Würde Fliegen sogar sicherer, wenn man – wie bei selbstfahrenden Autos – in Zukunft den Risikofaktor Mensch ganz ausschaltet und das Steuer allein der Technik überlässt? «Nein», meint Egger mit Überzeugung. «Auch ein pilotenloses Flugzeug wird von irgendeiner Person am Boden aus geleitet, von einer Person, die möglicherweise ebenfalls unter Stress und Spardruck steht.»
Der Sicherheitsfokus muss sich laut den Experten deshalb auf zwei andere Aspekte richten: die Pilotenbetreuung und die Firmenkultur. Egger: «Das Scanning bezüglich geistiger Verfassung und Eignung ist oft mangelhaft.» Er zieht den Vergleich zur Rekrutierung von Militärpiloten. Diese würden in den fliegerärztlichen Instituten nicht nur auf Herz und Nieren geprüft, sondern ganz besonders und intensiv auch auf ihre mentale und seelische Gesundheit, ihr Wohlbefinden und die kognitiven Qualitäten.

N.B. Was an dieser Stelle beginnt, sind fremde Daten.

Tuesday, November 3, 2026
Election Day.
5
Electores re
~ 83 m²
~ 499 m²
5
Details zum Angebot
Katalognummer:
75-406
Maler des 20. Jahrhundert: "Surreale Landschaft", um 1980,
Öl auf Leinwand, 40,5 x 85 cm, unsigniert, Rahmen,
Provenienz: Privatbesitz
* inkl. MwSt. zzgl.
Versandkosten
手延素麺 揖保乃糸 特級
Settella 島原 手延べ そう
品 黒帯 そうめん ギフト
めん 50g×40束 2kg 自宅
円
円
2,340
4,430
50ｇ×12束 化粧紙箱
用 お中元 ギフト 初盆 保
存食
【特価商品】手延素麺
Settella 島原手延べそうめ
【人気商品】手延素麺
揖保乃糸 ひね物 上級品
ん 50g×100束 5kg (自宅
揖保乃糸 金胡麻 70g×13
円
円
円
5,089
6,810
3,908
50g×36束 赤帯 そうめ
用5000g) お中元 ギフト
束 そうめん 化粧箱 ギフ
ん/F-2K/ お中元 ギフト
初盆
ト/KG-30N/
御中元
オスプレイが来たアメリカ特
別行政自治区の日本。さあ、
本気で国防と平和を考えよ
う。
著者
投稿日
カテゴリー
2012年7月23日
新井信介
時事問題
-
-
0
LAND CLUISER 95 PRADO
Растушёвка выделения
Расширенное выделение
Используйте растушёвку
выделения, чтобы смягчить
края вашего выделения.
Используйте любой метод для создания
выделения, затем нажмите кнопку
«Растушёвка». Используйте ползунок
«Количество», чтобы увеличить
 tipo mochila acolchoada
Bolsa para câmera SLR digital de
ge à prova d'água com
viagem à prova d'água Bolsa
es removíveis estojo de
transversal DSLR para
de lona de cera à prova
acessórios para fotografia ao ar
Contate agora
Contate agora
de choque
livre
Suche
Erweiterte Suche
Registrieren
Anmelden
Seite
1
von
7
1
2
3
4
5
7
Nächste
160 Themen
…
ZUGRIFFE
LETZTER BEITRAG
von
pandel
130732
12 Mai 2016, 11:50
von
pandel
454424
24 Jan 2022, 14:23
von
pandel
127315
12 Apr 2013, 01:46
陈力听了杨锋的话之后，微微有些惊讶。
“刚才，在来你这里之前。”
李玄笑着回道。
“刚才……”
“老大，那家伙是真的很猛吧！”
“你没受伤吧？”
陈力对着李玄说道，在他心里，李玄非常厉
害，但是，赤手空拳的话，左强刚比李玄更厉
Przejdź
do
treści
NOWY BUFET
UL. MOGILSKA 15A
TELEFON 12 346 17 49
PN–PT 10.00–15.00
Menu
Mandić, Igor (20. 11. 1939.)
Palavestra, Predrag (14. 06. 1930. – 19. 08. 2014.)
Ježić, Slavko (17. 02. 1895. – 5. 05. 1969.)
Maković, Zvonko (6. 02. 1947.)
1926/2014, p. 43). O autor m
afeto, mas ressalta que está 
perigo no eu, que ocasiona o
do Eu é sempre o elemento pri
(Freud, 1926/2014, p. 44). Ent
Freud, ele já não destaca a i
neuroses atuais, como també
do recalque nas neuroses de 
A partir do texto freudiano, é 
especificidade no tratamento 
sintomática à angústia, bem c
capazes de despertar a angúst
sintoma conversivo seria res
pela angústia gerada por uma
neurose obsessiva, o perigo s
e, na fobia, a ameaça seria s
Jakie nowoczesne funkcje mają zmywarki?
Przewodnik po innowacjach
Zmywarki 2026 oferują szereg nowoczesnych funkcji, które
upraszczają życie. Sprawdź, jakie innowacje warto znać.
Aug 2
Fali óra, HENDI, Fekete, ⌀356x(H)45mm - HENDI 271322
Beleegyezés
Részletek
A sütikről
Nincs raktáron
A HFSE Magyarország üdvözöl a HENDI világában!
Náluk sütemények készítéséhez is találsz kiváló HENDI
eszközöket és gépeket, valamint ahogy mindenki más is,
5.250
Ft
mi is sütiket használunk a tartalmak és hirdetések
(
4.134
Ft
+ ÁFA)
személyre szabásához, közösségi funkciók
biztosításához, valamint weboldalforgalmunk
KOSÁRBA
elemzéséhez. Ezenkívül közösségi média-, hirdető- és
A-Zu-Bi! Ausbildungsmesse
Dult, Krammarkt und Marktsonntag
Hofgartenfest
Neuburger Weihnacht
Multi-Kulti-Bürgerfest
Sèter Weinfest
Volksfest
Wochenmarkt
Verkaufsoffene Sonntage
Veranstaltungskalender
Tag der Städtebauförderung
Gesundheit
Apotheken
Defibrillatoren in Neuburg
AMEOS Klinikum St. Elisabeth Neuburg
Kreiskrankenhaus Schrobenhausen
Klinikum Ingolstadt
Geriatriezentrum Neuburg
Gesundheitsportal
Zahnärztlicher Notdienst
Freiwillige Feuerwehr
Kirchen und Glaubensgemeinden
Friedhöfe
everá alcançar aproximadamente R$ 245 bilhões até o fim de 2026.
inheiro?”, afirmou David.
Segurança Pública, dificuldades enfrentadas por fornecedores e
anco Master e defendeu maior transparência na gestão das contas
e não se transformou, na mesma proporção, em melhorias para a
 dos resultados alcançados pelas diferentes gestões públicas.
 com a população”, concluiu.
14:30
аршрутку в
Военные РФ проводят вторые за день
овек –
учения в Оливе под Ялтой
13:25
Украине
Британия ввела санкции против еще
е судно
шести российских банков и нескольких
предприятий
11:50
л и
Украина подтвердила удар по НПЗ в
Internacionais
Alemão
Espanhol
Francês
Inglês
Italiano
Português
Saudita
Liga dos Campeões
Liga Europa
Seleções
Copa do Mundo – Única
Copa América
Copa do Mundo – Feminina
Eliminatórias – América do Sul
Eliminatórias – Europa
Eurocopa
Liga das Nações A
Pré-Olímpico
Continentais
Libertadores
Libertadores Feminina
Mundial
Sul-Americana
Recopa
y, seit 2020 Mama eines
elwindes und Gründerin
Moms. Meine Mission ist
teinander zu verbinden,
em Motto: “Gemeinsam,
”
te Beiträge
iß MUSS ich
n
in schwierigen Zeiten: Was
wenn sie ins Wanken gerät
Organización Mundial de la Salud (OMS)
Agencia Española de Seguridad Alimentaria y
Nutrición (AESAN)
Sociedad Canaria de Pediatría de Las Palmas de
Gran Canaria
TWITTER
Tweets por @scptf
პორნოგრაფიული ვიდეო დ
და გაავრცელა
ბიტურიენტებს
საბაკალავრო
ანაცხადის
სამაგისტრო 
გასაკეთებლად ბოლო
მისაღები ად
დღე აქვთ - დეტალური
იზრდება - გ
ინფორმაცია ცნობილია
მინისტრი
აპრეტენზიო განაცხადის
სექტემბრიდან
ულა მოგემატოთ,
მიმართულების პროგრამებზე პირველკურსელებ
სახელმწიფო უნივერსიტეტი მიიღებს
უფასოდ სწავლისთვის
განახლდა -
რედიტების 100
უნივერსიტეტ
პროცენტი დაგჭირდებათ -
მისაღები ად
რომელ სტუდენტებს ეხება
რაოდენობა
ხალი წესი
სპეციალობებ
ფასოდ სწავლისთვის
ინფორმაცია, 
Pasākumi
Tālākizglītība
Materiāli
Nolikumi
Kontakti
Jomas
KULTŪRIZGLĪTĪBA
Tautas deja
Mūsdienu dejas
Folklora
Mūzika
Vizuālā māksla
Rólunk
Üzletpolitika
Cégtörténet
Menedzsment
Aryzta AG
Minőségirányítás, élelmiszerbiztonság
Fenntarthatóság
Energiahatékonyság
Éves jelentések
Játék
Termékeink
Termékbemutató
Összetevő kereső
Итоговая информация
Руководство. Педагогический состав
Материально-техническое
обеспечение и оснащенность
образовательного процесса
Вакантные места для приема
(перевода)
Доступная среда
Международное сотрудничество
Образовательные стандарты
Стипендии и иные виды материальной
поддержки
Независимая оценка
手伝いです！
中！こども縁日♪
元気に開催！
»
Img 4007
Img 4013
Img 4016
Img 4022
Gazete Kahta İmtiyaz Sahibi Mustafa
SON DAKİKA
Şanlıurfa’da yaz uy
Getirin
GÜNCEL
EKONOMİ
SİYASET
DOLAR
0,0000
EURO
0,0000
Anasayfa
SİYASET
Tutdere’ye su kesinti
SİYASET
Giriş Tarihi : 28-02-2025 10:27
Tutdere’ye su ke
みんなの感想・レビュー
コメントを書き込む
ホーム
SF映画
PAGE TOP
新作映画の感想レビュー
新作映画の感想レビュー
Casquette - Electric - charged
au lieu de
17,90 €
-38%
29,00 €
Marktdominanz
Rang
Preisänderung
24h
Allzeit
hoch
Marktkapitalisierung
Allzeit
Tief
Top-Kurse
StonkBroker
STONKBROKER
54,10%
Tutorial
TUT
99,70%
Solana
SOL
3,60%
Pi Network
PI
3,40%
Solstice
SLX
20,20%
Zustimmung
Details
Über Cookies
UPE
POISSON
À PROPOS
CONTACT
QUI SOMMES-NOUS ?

Egger kritisiert die zum Teil herrschenden Firmenkulturen, die Piloten wie Zitronen ausquetschten. «Es braucht eine positive Fehlerkultur, eine sogenannte Just Culture, die auf Vertrauen und Fairness basiert. Mitarbeiter müssen ermutigt werden, sicherheitsrelevante Informationen offen zu teilen, ohne Ärger mit dem Arbeitgeber zu bekommen.»
Regelmässige Tests
Eine Massnahme wäre auch ein regelmässiger psychologischer Test der Piloten. Simon Carl Hardegger, Verkehrs- und Sicherheitspsychologe an der Zürcher Hochschule für Angewandte Wissenschaften (ZHAW), sagt zu Blick: «Das Problem ist, dass man bei der Einstellung eines Mitarbeiters nicht abschliessend wissen kann, ob er irgendeinmal später psychische Auffälligkeiten haben wird.»
Zusammengefasst heisst das: Die einen Experten fordern eine noch härtere Prüfung bei der Rekrutierung und andere – nebst den regelmässigen medizinischen – auch noch regelmässige psychologische Kontrollen sowie eine engere Zusammenarbeit zwischen Medizinern und Psychologen. Die Fachleute sind aber auch überzeugt: Ganz verhindern lassen sich Suizide im Cockpit nicht.